The EU is putting the peace in Northern Ireland in jeopardy – EXPRESS COMMENT
The UK government is keen to reform the politically unpopular Northern Ireland protocol, setting the stage for a new Brexit battle between Britain and Brussels. The UK-EU deal has kept the Irish border open, but the impact on trade between Great Britain and Northern Ireland has caused great alarm and outrage in some quarters.
When supermarkets are concerned about getting supplies to shelves, stringent checks are on the horizon, and something has gone horribly wrong. Trade should not be stifled by red tape, especially while the UK economy is in desperate need of reviving in the aftermath of the pandemic.
The European Union is emphatic that goods that do not meet its standards should not be allowed to enter the single market.
With common sense and goodwill, a means to safeguard the integrity of this market while allowing free flow of goods between Northern Ireland and the rest of the UK may be discovered.
The protocol is “simply not functioning,” according to Northern Ireland Secretary Brandon Lewis.
The UK government is seeking to improve the protocol rather than cancel it, and the EU should fully support this effort; suppliers in England, Wales, and Scotland should likewise pledge to continue supplying goods to Northern Ireland.
Above all, Brussels must avoid disrupting normal life in Northern Ireland in order to penalize the UK for voting for Brexit.
It may be difficult to comprehend the sensitivity of the situation, but it would be unforgivably reckless if Eurocrats jeopardized the province’s tranquility.
Supermarket shortages are the latest indicator that the “pingdemic” is hurting ordinary life in the United Kingdom.
The effects of thousands of people being forced to isolate can be seen all over the country.
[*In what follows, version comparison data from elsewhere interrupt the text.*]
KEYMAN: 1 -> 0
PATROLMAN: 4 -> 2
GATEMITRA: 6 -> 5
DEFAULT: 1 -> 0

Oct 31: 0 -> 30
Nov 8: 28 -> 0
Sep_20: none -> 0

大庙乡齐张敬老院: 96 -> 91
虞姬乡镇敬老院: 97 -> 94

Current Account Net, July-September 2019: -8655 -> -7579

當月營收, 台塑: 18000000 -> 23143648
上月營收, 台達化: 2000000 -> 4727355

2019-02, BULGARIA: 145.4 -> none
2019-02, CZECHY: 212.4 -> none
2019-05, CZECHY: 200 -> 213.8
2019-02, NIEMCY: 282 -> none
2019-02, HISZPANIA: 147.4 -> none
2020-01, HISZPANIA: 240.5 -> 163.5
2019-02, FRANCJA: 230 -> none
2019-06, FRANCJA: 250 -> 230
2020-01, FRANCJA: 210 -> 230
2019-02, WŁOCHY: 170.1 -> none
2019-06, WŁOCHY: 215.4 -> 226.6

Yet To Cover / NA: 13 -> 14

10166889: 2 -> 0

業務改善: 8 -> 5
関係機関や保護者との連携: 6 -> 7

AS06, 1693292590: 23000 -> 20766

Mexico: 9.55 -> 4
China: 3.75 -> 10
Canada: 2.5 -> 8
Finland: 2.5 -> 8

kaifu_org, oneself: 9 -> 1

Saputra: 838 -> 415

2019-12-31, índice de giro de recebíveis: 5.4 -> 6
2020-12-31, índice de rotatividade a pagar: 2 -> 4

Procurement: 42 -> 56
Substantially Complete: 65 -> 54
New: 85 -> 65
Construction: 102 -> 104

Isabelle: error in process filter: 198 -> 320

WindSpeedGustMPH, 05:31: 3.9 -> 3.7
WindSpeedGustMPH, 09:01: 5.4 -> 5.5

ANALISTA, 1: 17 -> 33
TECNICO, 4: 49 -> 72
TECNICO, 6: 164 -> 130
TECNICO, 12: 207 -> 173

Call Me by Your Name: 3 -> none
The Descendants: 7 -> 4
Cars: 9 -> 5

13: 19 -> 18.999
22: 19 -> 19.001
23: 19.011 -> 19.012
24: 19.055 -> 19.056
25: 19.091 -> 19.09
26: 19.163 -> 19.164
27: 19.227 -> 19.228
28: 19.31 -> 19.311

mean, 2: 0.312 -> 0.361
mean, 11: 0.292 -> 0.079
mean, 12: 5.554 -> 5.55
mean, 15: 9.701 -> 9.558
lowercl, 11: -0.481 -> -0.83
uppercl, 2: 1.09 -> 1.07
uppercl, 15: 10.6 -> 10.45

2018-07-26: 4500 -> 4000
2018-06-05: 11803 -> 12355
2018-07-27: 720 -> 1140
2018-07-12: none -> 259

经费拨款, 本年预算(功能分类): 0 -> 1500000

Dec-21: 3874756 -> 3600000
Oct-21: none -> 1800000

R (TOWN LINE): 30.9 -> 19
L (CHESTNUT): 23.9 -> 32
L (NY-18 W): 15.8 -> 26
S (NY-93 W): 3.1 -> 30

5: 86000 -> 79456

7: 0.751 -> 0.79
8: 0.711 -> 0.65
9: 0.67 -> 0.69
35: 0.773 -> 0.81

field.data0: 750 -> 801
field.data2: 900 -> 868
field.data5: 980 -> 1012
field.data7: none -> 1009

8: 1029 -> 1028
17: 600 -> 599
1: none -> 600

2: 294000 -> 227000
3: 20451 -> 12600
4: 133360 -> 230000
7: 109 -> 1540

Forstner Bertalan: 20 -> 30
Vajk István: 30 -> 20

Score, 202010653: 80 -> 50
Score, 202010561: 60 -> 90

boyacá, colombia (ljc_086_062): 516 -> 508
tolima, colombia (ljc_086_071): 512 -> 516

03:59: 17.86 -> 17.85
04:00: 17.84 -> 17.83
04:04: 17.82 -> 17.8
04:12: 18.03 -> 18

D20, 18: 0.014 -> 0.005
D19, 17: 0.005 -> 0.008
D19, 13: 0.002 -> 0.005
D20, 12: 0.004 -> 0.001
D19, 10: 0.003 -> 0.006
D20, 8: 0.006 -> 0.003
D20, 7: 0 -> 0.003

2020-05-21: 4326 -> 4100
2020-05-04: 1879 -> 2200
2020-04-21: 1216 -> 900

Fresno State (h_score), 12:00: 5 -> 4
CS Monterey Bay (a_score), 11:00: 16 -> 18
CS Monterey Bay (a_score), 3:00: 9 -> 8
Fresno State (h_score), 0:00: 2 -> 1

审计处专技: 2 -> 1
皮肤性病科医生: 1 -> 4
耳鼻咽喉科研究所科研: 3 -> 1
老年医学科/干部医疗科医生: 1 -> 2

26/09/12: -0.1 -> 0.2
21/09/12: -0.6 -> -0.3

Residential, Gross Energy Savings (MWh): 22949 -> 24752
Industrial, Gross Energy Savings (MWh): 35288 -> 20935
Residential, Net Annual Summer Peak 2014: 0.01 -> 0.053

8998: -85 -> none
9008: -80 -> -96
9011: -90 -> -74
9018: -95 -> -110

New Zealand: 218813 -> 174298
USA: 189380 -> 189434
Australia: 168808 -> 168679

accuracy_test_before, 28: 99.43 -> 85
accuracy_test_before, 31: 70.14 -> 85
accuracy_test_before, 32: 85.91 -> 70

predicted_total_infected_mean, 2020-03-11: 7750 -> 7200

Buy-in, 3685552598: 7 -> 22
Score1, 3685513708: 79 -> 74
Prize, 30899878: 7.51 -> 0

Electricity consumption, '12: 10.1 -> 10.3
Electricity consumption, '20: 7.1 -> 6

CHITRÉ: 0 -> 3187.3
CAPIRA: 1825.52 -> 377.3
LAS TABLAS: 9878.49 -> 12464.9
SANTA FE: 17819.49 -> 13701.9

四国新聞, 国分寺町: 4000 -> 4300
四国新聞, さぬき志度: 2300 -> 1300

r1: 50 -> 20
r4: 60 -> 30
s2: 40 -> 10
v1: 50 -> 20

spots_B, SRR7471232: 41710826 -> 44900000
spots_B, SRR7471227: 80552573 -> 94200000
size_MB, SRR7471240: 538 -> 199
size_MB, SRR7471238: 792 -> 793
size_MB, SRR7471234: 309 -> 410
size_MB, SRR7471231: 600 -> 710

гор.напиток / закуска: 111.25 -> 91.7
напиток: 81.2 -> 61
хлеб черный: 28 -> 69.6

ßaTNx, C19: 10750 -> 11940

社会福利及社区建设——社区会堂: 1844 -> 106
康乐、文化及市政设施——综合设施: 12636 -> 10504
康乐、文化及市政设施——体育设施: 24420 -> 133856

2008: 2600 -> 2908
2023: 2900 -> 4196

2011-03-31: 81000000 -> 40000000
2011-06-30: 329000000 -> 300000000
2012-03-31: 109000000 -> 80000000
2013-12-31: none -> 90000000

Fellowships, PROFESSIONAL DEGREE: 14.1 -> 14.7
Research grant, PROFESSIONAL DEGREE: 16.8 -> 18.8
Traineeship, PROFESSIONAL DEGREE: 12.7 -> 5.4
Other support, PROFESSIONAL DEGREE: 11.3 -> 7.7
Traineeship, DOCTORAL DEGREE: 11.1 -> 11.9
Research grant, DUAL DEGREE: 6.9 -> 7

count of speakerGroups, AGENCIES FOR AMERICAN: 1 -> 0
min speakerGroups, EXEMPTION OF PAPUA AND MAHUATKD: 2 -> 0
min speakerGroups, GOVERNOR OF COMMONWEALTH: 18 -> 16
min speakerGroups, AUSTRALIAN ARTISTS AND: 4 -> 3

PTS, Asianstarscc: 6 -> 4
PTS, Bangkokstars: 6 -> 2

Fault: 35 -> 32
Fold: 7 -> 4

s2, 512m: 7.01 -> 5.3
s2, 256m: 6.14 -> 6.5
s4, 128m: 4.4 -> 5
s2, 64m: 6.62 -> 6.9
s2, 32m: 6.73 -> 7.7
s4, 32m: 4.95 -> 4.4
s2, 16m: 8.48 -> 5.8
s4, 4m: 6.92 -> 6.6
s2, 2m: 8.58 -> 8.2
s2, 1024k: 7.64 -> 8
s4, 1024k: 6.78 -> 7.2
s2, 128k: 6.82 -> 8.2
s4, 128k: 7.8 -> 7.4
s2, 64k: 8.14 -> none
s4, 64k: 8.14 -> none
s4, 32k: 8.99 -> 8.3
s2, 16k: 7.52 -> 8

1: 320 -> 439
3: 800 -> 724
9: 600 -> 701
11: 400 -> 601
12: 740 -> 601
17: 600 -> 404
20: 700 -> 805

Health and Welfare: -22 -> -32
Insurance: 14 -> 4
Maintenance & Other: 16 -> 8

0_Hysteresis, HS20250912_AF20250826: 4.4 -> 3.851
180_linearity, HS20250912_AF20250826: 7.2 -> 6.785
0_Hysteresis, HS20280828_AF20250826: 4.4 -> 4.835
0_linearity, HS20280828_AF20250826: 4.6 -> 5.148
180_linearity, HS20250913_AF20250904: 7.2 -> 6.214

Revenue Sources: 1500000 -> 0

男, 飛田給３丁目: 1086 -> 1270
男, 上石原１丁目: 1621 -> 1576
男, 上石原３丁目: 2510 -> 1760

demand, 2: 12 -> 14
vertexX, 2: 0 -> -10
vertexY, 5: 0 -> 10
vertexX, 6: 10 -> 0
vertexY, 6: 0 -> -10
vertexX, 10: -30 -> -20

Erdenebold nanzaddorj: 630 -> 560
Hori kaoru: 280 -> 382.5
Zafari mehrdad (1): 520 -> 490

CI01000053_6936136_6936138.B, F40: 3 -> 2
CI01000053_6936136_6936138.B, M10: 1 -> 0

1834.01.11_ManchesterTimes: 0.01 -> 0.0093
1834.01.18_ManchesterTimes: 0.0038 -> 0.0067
There is also a scarcity of delivery drivers, so retailers are hiring temporary workers to keep their doors open.
It is critical that the country maintains its vigilance against Covid-19, but officials should explore whether broader access to daily testing will allow more of the country’s top professionals to remain in their positions.
Panicked hoarding is the last thing Britain needs.
Strangers’ compassion is strong and wonderful, and it should be praised.
Sianna Tully, eight, wrote her late father a Father’s Day letter, which she addressed to “Heaven, Cloud Nine.”
“Brinkwire Summary News” was sent to the young child by an 89-year-old Daily Express reader who had lost his wife last May.